(Stored items from a collection)

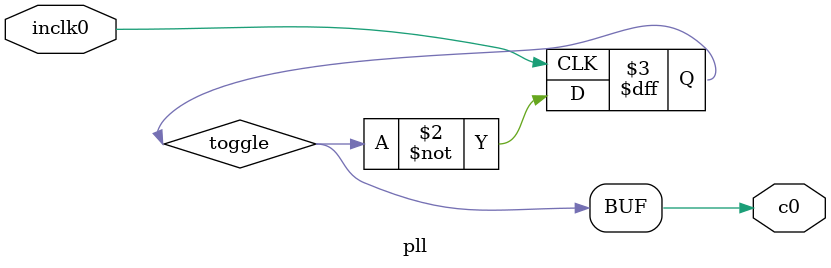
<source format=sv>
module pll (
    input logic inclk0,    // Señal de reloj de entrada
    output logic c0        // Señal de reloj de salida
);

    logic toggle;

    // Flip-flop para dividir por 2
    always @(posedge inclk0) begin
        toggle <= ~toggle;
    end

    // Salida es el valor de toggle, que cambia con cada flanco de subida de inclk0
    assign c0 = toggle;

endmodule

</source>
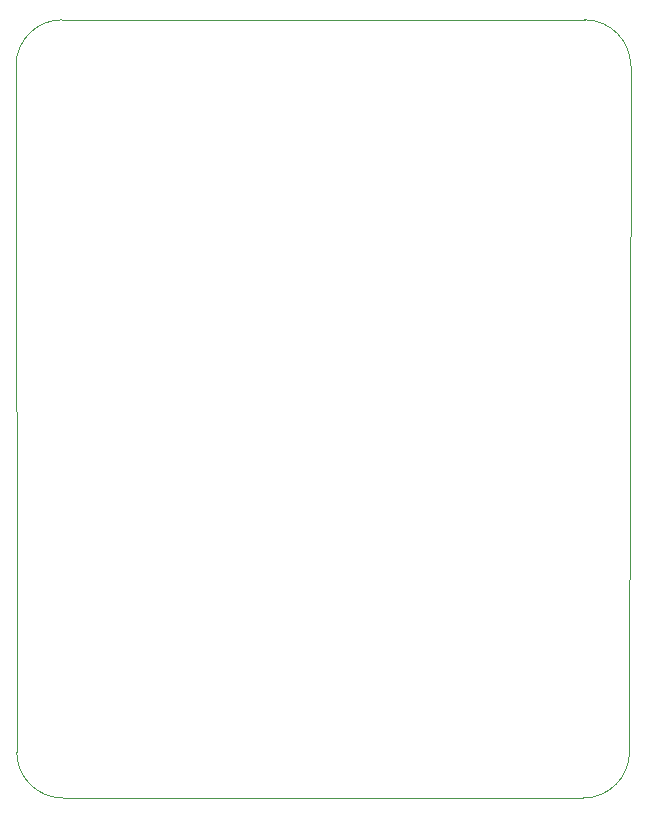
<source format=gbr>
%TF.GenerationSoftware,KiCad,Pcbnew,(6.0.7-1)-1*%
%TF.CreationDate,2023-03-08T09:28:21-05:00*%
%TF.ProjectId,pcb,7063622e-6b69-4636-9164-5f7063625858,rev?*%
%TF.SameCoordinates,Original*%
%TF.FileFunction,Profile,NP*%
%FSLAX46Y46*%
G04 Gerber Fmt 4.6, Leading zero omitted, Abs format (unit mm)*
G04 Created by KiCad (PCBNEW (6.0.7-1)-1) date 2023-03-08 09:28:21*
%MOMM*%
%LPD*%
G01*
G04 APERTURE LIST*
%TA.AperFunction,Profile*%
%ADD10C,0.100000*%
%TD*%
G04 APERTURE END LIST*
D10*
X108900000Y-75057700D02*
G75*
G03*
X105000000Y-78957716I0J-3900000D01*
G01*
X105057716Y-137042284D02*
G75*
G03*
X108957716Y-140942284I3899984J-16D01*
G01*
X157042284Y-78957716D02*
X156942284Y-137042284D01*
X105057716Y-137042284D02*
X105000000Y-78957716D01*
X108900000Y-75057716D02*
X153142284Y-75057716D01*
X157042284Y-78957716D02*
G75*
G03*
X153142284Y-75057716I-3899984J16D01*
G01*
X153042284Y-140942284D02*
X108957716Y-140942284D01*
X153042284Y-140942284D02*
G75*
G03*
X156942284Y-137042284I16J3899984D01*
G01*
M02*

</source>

---

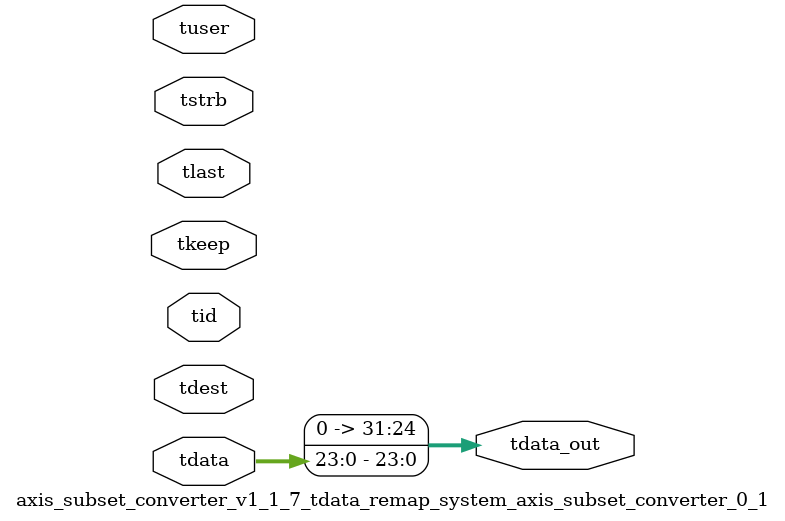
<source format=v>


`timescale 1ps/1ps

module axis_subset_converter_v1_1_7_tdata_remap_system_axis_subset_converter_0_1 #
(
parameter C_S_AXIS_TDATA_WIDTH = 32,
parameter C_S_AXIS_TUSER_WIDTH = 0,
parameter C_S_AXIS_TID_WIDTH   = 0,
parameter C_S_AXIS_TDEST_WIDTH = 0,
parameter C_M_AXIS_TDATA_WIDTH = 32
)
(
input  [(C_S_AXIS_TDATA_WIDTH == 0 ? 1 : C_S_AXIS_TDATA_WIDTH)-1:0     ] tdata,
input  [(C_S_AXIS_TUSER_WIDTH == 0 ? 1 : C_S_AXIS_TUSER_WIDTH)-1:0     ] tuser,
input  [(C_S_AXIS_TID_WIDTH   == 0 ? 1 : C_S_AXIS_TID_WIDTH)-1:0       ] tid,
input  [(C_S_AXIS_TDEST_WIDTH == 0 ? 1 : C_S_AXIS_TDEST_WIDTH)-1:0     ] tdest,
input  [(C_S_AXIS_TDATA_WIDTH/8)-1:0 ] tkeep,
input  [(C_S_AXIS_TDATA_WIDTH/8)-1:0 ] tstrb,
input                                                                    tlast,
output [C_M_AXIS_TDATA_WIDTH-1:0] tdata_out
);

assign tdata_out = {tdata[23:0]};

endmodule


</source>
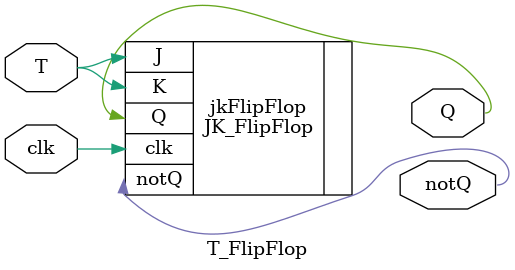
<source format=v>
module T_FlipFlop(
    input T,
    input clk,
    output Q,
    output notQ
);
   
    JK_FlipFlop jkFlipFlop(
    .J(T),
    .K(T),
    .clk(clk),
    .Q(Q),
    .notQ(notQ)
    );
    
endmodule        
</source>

**Problem:** Each line of the data above containing the string "Profile" is to be copied.

**Solution for this task:**
%TF.FileFunction,Profile,NP*%
%TA.AperFunction,Profile*%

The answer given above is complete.